Microsoft Edge market share hasn’t budged from a sub-6% level. Sales of Surface tablets and PCs are growing but Microsoft is nowhere close to a market leader there, either.
Just a few years ago, the knock on Microsoft was that it was unable to extend its dominance beyond its 1990s-era operating system and office software verticals. That’s still the case even if its performance elsewhere has improved. But that improvement doesn’t seem like enough to justify the growth expectations now baked into MSFT stock.
Is The Growth Priced Into MSFT Stock Really Coming?
The question for Microsoft stock at the moment is simple: Are Windows, Office 365, and Azure enough? And it’s there that I remain skeptical. Windows sales are doing better than expected Sbecause PC sales appear to have stabilized.
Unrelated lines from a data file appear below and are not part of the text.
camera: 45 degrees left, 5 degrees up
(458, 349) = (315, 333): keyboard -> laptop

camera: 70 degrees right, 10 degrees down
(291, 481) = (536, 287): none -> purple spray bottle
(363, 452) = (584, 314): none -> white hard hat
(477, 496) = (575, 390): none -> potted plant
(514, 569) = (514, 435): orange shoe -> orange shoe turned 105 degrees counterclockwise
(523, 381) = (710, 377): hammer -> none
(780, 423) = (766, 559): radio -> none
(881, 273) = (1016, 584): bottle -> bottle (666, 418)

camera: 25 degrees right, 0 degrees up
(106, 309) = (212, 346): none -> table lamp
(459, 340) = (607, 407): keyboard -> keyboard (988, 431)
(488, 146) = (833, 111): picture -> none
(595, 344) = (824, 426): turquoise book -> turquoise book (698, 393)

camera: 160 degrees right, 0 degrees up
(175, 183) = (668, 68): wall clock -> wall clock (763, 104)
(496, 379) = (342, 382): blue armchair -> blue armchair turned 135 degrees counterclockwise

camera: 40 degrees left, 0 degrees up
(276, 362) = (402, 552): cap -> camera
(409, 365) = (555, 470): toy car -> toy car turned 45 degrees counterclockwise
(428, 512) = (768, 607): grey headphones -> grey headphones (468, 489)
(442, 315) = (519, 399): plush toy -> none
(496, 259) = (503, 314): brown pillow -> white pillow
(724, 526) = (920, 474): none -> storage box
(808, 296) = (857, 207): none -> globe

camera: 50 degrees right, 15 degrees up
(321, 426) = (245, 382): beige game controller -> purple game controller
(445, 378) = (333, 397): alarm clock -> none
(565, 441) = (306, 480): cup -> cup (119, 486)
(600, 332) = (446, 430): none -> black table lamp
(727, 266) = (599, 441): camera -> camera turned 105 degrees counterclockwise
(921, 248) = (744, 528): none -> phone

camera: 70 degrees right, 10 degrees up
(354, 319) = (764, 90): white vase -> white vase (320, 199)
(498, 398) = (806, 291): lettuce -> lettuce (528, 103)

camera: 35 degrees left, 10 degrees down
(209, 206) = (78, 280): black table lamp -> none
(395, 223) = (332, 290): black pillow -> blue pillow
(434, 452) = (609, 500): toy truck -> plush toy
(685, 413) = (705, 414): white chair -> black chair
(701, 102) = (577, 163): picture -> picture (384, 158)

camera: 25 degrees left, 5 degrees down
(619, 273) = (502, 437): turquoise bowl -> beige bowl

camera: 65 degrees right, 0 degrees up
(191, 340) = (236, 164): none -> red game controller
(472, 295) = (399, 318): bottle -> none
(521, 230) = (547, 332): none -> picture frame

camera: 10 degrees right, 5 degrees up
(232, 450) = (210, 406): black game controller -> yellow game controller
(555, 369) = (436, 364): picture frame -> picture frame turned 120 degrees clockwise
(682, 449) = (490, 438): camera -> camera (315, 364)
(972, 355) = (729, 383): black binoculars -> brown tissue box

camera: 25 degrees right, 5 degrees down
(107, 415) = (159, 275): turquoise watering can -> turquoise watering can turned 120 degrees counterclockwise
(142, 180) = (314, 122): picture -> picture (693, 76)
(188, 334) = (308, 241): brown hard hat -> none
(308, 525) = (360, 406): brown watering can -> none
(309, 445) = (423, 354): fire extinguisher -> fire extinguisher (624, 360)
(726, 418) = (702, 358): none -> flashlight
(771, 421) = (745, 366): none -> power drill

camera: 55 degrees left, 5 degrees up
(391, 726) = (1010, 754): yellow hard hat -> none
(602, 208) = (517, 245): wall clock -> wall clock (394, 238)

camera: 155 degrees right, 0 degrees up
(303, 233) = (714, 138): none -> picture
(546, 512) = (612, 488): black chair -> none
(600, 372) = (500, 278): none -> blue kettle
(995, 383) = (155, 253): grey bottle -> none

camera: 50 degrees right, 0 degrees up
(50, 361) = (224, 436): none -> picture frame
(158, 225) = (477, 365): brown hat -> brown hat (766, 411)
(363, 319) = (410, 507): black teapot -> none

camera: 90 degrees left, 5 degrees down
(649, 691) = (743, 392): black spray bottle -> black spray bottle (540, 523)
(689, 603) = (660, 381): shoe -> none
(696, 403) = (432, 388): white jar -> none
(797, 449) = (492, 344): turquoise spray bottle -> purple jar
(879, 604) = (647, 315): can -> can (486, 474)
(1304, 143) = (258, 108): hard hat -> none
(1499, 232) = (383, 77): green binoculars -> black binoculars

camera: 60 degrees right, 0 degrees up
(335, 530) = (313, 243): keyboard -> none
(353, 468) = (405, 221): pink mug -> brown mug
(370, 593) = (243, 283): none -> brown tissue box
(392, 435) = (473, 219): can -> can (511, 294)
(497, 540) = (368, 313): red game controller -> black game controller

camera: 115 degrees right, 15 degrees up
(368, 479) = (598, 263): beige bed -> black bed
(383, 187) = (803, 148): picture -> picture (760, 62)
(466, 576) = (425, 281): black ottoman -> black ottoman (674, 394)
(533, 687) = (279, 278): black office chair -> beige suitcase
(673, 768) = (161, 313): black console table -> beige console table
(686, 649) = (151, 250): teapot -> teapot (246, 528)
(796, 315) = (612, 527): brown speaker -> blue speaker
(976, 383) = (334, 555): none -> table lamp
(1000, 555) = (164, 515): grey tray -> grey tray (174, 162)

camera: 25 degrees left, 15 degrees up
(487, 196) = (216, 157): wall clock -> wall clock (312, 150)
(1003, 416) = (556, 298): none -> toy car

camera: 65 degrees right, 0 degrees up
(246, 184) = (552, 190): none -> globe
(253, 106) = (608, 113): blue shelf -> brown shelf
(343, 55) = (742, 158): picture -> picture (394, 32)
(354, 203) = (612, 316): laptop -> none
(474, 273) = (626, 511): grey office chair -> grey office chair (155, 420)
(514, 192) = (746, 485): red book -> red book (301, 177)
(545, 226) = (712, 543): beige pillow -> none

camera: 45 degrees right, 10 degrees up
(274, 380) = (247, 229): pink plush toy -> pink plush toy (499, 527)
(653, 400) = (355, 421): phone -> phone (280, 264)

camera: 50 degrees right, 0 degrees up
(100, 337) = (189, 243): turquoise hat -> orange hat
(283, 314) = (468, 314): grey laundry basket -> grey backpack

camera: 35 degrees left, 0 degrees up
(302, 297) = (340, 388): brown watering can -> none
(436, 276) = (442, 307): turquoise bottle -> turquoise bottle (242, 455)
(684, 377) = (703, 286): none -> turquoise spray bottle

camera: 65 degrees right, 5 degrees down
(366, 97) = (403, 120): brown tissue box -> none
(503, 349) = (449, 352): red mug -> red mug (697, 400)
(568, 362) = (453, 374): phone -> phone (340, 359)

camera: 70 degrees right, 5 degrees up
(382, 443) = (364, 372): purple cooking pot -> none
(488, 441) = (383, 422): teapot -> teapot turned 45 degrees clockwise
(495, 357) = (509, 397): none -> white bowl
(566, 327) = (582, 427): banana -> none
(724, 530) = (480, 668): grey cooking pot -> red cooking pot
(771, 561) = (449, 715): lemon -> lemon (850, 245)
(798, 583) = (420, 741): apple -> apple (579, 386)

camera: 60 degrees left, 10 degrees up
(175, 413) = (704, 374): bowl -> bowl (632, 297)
But there may be another leg down in those sales, given longer lifespans and better experiences on mobile devices.
Office 365, meanwhile, cannibalizes existing revenue. Indeed, much of the enthusiasm toward Microsoft’s cloud business ignores the fact that a good chunk of the business is coming from existing desktop-based customers in Office, Server, and other areas. And Azure, while growing at a nearly 100% rate, is a ~$3 billion business against a market cap for MSFT stock well over $500 billion.
There’s a case where that’s enough for modest, consistent earnings growth. The problem is that Microsoft stock near $70 isn’t pricing in that kind of growth.
Rather, investors are expecting years of double-digit earnings growth, at least based on a 21x forward multiple. And it’s there where I disagree with the Microsoft stock bulls. I don’t think there’s enough to support those expectations. And that makes Microsoft stock look too expensive, still.
As of this writing, Vince Martin has no positions in any of the aforementioned securities.